What I'm curious about is the cash pile Bungie is sitting on. They must have paid Activision off to get out of the deal 2 years early. They've had cash inflows from ...was it Net ease?...but how much have they made and retained? How much did Activision have penciled in as a # of Destiny 3's release? Bungie must have had to pay a "good will" surplus of that number. Anything below would likely be a non-starter of deal. Theyve got a likely huge outflow, and a very large bureaucratic development process to fuel. How long can they maintain independently, considering the dearth of suitors?

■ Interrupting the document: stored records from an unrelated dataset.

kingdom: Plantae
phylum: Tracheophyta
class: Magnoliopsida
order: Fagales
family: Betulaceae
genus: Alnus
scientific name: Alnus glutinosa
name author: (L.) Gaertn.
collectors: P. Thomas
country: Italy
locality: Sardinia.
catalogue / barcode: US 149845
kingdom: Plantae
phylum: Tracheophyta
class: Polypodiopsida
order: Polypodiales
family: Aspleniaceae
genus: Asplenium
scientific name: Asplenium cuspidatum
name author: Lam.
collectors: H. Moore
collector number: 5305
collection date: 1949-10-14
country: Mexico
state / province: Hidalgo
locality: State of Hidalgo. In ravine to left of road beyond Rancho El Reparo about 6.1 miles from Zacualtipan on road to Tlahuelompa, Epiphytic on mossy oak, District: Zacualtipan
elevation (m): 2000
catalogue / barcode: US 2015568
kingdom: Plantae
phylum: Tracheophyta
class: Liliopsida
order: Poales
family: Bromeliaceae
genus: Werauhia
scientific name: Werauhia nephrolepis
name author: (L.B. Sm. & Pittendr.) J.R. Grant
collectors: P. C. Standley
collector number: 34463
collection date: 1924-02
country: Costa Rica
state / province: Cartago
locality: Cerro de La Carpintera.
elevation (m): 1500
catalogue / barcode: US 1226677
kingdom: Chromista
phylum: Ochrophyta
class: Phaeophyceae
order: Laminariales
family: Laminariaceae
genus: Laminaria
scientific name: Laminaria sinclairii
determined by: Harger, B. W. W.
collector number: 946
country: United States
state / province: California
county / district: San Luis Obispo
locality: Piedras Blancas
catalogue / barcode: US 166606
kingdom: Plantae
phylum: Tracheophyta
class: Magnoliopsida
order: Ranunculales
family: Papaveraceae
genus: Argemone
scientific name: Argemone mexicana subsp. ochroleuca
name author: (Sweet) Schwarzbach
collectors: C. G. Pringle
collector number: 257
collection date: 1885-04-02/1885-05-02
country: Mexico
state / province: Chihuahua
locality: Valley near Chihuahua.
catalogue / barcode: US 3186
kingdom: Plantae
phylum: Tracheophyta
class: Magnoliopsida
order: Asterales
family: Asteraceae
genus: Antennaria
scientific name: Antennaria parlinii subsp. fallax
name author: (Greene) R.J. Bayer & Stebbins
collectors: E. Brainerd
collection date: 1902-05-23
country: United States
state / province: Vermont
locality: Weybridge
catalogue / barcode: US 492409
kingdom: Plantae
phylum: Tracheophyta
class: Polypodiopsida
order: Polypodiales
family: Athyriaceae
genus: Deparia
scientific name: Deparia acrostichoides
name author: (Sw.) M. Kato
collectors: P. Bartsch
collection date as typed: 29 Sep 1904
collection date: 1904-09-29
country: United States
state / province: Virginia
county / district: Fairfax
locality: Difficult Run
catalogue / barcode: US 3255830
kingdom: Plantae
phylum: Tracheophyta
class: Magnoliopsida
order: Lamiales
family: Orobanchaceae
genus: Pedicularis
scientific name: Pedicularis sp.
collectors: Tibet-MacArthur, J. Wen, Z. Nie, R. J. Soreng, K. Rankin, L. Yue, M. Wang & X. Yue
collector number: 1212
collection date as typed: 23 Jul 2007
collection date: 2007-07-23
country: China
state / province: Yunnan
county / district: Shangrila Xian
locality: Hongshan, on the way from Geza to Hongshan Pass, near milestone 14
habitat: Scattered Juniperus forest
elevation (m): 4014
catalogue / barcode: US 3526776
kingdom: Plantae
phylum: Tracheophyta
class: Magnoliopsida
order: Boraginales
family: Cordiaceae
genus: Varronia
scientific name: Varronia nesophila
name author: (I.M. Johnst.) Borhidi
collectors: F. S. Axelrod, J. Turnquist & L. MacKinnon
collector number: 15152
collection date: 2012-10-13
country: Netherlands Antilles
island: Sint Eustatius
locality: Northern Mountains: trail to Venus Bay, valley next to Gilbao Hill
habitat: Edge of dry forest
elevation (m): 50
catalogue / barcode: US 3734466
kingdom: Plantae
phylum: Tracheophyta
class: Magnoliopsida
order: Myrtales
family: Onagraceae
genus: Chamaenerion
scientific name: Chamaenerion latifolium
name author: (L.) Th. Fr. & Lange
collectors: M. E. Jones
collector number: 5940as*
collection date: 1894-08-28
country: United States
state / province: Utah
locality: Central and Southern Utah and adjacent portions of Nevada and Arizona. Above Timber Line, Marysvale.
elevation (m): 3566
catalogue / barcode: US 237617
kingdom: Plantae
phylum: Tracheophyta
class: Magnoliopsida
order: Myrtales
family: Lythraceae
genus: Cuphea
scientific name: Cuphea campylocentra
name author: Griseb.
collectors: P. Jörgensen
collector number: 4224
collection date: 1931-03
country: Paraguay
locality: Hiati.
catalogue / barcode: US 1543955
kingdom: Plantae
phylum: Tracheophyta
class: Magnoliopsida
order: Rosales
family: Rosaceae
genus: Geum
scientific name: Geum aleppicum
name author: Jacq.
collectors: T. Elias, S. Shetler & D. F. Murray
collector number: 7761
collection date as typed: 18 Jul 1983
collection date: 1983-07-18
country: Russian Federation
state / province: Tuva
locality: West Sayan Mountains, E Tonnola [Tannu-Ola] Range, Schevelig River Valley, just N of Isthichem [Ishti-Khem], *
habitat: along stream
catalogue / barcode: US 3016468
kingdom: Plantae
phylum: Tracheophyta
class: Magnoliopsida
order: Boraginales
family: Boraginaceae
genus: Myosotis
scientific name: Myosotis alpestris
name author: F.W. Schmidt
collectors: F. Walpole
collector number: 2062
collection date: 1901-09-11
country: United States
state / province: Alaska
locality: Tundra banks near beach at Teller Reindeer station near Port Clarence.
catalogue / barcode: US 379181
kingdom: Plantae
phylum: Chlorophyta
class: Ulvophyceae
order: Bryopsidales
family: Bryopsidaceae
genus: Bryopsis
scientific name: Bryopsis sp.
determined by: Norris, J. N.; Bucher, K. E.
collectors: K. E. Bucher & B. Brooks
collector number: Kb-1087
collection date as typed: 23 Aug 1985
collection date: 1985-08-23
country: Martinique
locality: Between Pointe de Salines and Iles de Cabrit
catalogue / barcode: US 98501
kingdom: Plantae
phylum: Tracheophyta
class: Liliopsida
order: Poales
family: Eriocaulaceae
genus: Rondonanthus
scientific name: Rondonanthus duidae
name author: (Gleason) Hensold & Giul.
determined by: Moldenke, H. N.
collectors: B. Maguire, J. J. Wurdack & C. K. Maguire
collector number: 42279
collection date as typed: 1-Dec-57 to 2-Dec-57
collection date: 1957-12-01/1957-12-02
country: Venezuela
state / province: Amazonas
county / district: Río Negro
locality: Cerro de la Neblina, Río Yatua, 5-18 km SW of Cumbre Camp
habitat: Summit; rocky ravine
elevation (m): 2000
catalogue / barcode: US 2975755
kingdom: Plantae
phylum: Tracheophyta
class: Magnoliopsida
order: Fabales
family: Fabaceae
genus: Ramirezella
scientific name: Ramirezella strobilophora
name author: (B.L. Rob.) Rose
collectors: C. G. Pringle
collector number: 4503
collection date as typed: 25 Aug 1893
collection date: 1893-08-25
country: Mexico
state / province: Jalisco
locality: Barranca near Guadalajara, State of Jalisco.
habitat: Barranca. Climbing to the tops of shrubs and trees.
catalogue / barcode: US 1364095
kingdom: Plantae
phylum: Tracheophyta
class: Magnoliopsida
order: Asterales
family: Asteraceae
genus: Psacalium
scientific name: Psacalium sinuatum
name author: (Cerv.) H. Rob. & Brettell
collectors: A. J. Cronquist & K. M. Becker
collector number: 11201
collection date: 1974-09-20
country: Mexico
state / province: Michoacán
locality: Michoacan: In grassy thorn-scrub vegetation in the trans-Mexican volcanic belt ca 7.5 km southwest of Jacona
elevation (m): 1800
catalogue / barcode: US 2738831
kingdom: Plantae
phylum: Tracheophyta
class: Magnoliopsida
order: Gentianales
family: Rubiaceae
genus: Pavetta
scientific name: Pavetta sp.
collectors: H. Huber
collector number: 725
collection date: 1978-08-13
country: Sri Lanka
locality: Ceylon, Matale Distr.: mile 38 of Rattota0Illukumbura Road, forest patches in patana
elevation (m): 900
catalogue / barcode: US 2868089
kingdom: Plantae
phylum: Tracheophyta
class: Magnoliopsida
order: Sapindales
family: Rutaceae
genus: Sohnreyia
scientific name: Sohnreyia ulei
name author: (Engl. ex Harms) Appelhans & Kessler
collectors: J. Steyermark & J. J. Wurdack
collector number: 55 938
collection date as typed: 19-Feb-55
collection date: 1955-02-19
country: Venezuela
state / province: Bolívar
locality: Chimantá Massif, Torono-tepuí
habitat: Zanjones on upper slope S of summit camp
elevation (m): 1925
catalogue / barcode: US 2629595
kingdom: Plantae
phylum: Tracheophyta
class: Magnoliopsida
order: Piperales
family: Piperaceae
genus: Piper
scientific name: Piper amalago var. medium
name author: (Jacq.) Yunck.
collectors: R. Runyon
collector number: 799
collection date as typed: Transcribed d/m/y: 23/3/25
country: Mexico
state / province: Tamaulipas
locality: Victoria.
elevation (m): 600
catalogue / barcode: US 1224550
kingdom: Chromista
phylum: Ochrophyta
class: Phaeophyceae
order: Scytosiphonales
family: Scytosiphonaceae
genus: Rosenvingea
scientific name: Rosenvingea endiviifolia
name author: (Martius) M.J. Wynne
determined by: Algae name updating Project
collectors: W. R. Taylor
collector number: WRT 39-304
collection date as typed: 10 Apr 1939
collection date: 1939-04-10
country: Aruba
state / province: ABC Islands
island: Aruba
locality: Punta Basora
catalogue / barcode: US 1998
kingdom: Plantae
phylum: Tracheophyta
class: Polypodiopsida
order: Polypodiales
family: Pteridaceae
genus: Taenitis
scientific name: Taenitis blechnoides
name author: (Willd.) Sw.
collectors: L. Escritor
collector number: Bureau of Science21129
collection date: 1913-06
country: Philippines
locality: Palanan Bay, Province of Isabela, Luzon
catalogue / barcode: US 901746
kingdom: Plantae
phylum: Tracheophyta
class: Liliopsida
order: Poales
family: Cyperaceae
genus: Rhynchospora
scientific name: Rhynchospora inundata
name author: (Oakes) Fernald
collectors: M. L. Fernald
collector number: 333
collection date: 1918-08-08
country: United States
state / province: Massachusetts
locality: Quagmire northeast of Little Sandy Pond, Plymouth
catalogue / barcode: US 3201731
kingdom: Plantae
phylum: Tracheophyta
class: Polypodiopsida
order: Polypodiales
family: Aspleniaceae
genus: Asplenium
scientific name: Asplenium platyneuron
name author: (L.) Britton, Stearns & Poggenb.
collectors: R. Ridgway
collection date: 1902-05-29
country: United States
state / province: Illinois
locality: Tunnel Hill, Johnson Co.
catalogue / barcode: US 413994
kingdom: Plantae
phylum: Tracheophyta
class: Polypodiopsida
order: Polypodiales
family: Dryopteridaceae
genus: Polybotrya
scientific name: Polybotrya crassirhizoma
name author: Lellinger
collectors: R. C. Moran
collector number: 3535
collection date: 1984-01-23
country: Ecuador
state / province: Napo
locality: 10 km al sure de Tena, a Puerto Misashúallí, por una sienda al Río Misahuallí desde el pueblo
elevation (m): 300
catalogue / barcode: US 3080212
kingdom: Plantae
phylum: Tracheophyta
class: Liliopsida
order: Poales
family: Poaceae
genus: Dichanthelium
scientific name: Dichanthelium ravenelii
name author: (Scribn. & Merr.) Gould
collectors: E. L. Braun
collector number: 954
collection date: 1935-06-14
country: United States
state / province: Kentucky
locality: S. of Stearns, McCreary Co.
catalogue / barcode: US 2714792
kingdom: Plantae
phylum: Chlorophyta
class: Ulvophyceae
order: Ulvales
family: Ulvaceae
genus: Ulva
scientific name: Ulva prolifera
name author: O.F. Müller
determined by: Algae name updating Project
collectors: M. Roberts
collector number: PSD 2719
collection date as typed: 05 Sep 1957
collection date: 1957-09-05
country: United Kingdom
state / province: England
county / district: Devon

I think Destiny 2 offers a lot of enjoyment that goes beyond whether PvP and PvE is balanced. And focusing on that kind of analysis misses a bigger picture, one that is probably much more subjective and difficult to come to a conclusion on.

They've put a lot of work on both the PvP and PvE sides, both in terms of places and activities as well as "loot". I'm not convinced they have somehow let down their audience, I think their critics are louder.

What do you think their long term plan is ? And what do you think they can do? And what would you like to see them do?

Atomicvideohead wrote:

They must have paid Activision off to get out of the deal 2 years early.

I think the opposite happened. Destiny 2 really underperformed and Activision wanted out from under the contract and the attendant cost of publishing duties.